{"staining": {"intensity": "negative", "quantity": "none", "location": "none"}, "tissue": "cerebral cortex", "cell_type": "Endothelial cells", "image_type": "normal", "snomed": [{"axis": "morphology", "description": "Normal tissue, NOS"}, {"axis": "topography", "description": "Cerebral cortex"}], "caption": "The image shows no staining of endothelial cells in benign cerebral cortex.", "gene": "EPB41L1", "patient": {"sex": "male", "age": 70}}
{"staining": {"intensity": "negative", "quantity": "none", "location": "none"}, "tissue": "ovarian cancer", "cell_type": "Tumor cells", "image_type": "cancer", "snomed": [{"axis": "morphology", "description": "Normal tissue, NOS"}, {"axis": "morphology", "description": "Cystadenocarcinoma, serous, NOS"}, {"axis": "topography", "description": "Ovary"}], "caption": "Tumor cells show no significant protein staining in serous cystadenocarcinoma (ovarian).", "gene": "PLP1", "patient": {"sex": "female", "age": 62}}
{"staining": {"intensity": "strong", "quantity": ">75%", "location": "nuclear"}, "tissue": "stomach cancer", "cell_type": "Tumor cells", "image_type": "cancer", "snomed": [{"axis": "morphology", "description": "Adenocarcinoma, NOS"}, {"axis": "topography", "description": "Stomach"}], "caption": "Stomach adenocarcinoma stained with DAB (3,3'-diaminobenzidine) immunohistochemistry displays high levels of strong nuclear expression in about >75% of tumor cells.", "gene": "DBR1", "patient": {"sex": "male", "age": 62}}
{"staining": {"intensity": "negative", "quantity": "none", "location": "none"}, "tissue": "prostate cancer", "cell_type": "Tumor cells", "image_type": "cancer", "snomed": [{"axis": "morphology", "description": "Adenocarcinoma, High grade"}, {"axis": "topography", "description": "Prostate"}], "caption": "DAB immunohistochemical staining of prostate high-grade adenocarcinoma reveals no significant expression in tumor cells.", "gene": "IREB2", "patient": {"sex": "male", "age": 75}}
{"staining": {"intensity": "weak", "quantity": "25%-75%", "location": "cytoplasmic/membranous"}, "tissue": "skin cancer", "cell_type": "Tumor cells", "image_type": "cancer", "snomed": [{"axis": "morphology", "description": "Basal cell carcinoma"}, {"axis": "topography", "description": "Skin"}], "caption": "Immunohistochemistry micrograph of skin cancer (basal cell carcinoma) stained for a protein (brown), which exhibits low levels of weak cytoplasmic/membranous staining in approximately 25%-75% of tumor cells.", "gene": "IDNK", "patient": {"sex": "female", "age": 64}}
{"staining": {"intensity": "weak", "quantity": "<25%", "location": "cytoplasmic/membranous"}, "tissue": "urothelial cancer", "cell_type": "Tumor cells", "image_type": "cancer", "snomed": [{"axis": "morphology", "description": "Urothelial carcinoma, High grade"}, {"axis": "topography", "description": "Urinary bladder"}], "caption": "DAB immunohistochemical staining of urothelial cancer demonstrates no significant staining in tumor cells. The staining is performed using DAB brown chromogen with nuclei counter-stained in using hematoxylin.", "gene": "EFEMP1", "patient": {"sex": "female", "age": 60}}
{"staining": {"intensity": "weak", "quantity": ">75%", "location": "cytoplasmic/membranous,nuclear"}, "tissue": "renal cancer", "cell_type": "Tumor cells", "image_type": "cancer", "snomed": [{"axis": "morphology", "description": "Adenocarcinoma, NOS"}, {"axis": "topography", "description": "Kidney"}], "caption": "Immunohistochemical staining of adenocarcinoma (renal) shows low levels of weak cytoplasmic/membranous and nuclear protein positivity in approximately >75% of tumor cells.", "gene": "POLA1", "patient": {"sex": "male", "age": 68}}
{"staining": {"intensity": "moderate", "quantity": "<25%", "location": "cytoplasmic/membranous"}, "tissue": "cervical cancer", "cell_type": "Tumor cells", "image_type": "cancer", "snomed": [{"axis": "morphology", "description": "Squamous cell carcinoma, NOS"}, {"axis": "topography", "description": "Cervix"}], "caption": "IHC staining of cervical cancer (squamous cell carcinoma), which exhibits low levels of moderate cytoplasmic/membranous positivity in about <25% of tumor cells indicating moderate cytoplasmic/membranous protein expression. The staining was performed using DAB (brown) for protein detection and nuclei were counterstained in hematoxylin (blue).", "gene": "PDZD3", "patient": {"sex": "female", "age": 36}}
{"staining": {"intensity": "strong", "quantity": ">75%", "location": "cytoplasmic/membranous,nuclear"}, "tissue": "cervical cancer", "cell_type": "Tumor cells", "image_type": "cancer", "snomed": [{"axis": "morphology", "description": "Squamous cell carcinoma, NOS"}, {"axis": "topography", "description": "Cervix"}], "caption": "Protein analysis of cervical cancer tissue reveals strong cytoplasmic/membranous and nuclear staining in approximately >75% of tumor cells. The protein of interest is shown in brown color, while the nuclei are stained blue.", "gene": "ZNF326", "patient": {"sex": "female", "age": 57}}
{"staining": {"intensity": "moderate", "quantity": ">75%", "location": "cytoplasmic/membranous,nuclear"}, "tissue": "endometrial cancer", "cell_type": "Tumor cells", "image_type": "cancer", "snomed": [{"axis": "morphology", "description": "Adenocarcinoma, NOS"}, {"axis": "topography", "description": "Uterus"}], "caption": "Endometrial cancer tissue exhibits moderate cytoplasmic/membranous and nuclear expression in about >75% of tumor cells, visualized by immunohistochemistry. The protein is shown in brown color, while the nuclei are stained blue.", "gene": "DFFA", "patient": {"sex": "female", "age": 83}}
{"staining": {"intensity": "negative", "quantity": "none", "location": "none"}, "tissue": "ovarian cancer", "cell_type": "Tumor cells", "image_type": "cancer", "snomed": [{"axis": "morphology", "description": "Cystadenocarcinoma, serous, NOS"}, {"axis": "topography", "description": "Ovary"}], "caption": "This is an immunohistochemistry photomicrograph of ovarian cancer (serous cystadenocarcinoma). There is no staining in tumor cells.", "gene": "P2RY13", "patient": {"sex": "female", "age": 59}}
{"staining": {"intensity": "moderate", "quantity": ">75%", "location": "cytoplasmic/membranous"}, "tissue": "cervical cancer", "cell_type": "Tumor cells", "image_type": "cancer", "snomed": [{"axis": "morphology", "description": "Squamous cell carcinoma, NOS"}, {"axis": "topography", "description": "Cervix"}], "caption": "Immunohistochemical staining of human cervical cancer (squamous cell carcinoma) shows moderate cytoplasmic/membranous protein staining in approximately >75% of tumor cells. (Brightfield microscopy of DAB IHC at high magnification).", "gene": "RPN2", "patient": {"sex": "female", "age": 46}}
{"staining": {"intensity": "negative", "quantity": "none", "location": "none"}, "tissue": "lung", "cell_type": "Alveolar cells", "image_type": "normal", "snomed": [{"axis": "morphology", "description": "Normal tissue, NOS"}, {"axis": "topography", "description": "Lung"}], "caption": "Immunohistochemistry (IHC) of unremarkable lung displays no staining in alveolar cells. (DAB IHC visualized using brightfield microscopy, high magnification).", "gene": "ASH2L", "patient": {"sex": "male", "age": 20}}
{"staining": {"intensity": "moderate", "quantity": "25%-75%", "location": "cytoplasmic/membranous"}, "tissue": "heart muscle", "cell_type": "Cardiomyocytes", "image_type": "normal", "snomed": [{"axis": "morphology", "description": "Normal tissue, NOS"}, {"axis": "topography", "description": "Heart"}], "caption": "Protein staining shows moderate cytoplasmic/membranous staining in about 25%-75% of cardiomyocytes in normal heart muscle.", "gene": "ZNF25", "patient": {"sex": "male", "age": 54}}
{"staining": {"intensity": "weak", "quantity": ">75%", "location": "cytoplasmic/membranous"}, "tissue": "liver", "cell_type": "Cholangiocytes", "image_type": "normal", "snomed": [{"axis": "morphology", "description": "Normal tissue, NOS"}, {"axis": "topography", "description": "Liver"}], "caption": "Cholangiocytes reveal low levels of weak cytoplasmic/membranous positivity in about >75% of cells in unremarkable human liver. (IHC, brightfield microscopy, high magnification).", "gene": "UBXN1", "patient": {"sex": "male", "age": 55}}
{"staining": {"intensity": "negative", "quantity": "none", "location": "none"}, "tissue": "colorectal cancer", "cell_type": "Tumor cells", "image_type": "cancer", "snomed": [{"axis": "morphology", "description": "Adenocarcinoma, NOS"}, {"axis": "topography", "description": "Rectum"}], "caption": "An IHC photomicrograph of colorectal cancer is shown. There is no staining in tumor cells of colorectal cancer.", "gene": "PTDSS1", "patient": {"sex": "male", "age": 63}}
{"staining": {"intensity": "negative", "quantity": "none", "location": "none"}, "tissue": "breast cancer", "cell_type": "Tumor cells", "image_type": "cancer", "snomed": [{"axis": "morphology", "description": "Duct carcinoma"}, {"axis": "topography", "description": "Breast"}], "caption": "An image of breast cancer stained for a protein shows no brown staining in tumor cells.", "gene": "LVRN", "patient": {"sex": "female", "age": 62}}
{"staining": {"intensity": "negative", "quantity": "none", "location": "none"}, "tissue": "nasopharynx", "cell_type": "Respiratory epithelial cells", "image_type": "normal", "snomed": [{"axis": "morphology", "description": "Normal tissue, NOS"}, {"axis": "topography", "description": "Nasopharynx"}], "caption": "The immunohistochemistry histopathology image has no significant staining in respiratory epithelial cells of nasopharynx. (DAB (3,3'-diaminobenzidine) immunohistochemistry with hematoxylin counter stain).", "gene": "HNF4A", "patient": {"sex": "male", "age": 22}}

◇ ◇ ◇

• **Instructions to follow**
For this exercise, return every line from the data that holds the string "displays".

• **Exercise result**
{"staining": {"intensity": "strong", "quantity": ">75%", "location": "nuclear"}, "tissue": "stomach cancer", "cell_type": "Tumor cells", "image_type": "cancer", "snomed": [{"axis": "morphology", "description": "Adenocarcinoma, NOS"}, {"axis": "topography", "description": "Stomach"}], "caption": "Stomach adenocarcinoma stained with DAB (3,3'-diaminobenzidine) immunohistochemistry displays high levels of strong nuclear expression in about >75% of tumor cells.", "gene": "DBR1", "patient": {"sex": "male", "age": 62}}
{"staining": {"intensity": "negative", "quantity": "none", "location": "none"}, "tissue": "lung", "cell_type": "Alveolar cells", "image_type": "normal", "snomed": [{"axis": "morphology", "description": "Normal tissue, NOS"}, {"axis": "topography", "description": "Lung"}], "caption": "Immunohistochemistry (IHC) of unremarkable lung displays no staining in alveolar cells. (DAB IHC visualized using brightfield microscopy, high magnification).", "gene": "ASH2L", "patient": {"sex": "male", "age": 20}}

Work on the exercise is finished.